Peonies do not require too much maintenance if you ensure that they are planted correctly, and they do not respond well to transplanting. The best time to plant a peony is in late September and October. Peonies should be planted about six weeks before the freezing temperatures. Peonies that are planted in the spring don’t develop as well and usually lag behind a year before those planted in autumn.

They are not picky about the place you plant them, but you should consider planting them in an area that is free of disturbance and doesn’t require transplanting. A lot of sunshine isn’t necessary to grow a peony, and they can manage with half a day, but if you want them to bloom fully, a sunny spot is best. The ground should be fertile, moist, and humus-rich, as well as a neutral pH.

When planting them, place them three to four feet apart to facilitate air circulation, and dig a copious hole, 2 feet wide and deep, in moist soil and a sunny spot. Place the root, so the buds face upwards, just 2 inches below the soil surface. When backfilling the hole, make sure it doesn’t push down and bury the root, be gentle when tamping it, and water it thoroughly.

How to Take Care of Your Peonies?

When planting a new peony, they require time to develop. They usually take a few years before they bloom, grow, and establish themselves. They do not require much maintenance, so it should be easy to care for them.

The soil should be well worked before planting, mixed with a little fertilizer and compost. If the soil is not fertile enough, you should apply fertilizer in the early summer, after the peony blossoms, and you should do so every few years. Peonies have weak stems which jeopardize their structural stability because of the enormous bloom, so it is advisable to invest in a three-legged metal peony ring or wire tomato cages to let the plant grow through the center of the support.
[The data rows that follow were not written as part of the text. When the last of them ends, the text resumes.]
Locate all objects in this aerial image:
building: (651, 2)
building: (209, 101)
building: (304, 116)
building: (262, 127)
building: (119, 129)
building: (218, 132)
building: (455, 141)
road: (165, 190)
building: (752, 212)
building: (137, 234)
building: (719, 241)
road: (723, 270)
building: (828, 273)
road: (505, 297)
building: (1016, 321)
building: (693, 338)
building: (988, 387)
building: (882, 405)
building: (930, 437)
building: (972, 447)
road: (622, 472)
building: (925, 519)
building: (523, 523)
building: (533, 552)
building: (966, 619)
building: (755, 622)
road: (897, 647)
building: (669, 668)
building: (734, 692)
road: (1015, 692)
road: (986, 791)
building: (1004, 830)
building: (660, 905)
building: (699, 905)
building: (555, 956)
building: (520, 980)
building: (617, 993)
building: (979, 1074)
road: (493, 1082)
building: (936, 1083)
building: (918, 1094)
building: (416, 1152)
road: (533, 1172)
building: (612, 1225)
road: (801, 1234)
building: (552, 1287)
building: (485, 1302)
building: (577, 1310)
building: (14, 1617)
Mulch should be very rarely used. It should be used only in the cold temperature, and with very small amounts of pine needles and shredded balk, and you should remove the mulch in the spring.
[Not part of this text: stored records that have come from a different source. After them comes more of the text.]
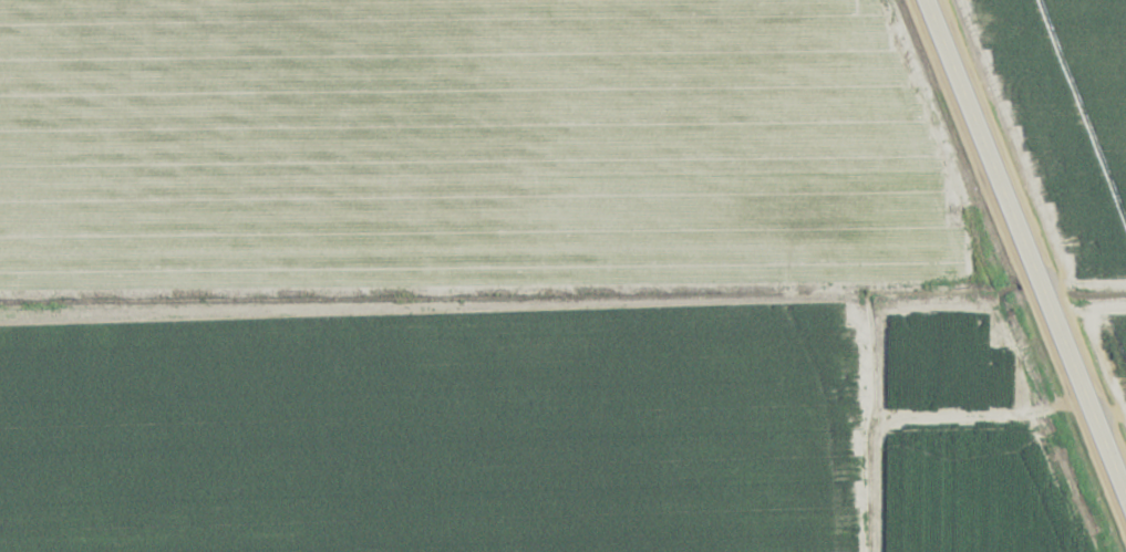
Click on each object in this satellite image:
road: (1024, 251)
road: (1106, 408)

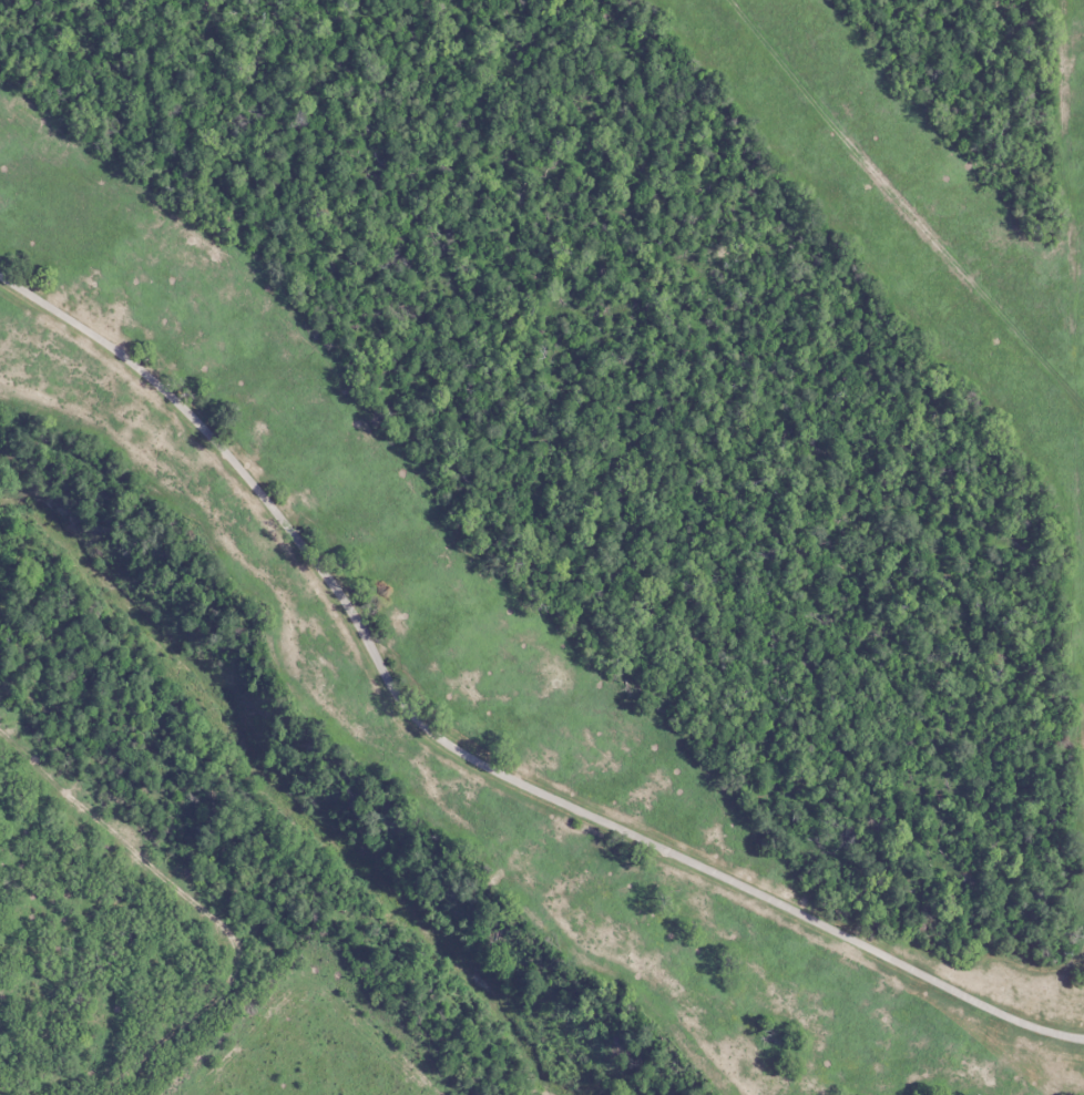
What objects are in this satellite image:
road: (873, 229)
road: (472, 759)
river: (280, 795)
Why Should You Care for a Peony?

While they usually average at 5 to 6 inches across at full blossom, some can develop into a gigantic 10 inches in diameter. The peony, also referred to as the flower of riches, is often symbolistically depicted to bring good fortune, luck, and happy marriage. It is also chosen as the official flower of the 12th marriage anniversary.

The peony is an inspiration for creative minds. For centuries, the peony inspired Chinese artists, writers and poets, and even European artists, including Van Gogh and Renoir.

Used by people throughout the years to bring a profit, this plant made millions for luxury fragrance specialists by extracting the sweet scent and bottling it into candles, body mists, perfumes, and lotions sold around the world. The Alex Fleming pink peony is mainly known as one of the most aromatic and fragranced varieties of peony. They can make for an excellent gift for your wife or mother, bringing them the aroma of tranquility and elegance that these Chinese plants often do.